__Text passage__.
* BEGIN *

Published: 6:00am, 21 Nov, 2021

As discussions about a possible war to reunite mainland China with Taiwan gained traction among warmongering Chinese patriots, Liu Yadong, a journalism professor at Nankai University in Tianjin, reposted an article that mocked the initial passion among some Europeans for World War I.

Published in early November, the article ended by calling the past 100 years “the bloodiest century the human race has ever seen” and saying that attitudes around the world towards war had become more pacifist.

“Too many lives have been lost in the two world wars,” it said.

Although not written by Liu himself, the article left Liu under fire from nationalistic bloggers in China. “These so-called anti-war [opinion leaders] are mostly running dogs of Western values,” one blogger said on Weibo, China’s equivalent of Twitter. When contacted, Liu, through his assistant, declined to comment.

The row was one of the many that have erupted online in recent months over whether Beijing, which views self-ruled Taiwan as a breakaway province, would be justified in going to war to bring the island into its fold.

This year alone, the People’s Liberation Army’s constant flights into Taiwan’s air defence identification zone have several times involved record-high numbers of warplanes – reaching 56 in one day on October 4, according to Taiwan’s defence ministry.

Days later, Chinese President Xi Jinping said at a political meeting in Beijing that the Taiwan issue would be resolved as national rejuvenation became a reality, although he still talked about “peaceful” reunification.

Public speculation about a potential war grew further in early November after the Ministry of Commerce published a routine notice urging households to stock up on daily necessities and local authorities to stabilise food prices for the winter. The notice sparked a brief period of panic buying in a few Chinese cities, prompting the government to spend days reassuring a jittery public.

On November 1, the day of the notice, there were more than 250,000 searches for the word “Taiwan”, up more than fourfold from the day before, according to Baidu, the Chinese language search engine used most in China. Searches for “war” jumped 25 times from the day before.

Searches such as those soon subsided, but the issue lingered for many. When one types “yao”, meaning “will”, in the Baidu search bar, the top suggested search is “will there be a war?”

* END *

__Collected data__.
* BEGIN *

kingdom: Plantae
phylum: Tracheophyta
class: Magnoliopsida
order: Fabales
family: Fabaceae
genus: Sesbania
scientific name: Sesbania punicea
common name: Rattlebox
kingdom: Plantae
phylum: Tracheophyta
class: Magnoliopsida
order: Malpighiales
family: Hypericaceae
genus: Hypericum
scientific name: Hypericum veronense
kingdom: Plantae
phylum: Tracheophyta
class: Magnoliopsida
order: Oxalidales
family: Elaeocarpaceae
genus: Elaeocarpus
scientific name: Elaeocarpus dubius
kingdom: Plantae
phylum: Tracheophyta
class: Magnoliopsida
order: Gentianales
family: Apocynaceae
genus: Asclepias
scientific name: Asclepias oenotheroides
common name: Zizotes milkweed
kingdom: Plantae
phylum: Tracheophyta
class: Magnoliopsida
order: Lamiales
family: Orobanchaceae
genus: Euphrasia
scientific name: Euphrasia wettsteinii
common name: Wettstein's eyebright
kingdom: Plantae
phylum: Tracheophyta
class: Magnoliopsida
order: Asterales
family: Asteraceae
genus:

* END *

__The tasks__.
**1.** Answer the following from the passage on war talk over Taiwan:
(a) At which university is Liu Yadong a journalism professor?
(b) According to Taiwan's defence ministry, how many warplanes were involved on October 4?
(c) By what factor did Baidu searches for "war" rise on November 1 compared with the day before?
**2.** Rewrite the part of the passage on war talk over Taiwan starting at "As discussions about" and ending at "declined to comment.", swapping "journalism professor" for "communications professor".

__Responses to the tasks__.
**1.**
(a) Nankai University in Tianjin
(b) 56
(c) 25 times

**2.**
As discussions about a possible war to reunite mainland China with Taiwan gained traction among warmongering Chinese patriots, Liu Yadong, a communications professor at Nankai University in Tianjin, reposted an article that mocked the initial passion among some Europeans for World War I.

Published in early November, the article ended by calling the past 100 years “the bloodiest century the human race has ever seen” and saying that attitudes around the world towards war had become more pacifist.

“Too many lives have been lost in the two world wars,” it said.

Although not written by Liu himself, the article left Liu under fire from nationalistic bloggers in China. “These so-called anti-war [opinion leaders] are mostly running dogs of Western values,” one blogger said on Weibo, China’s equivalent of Twitter. When contacted, Liu, through his assistant, declined to comment.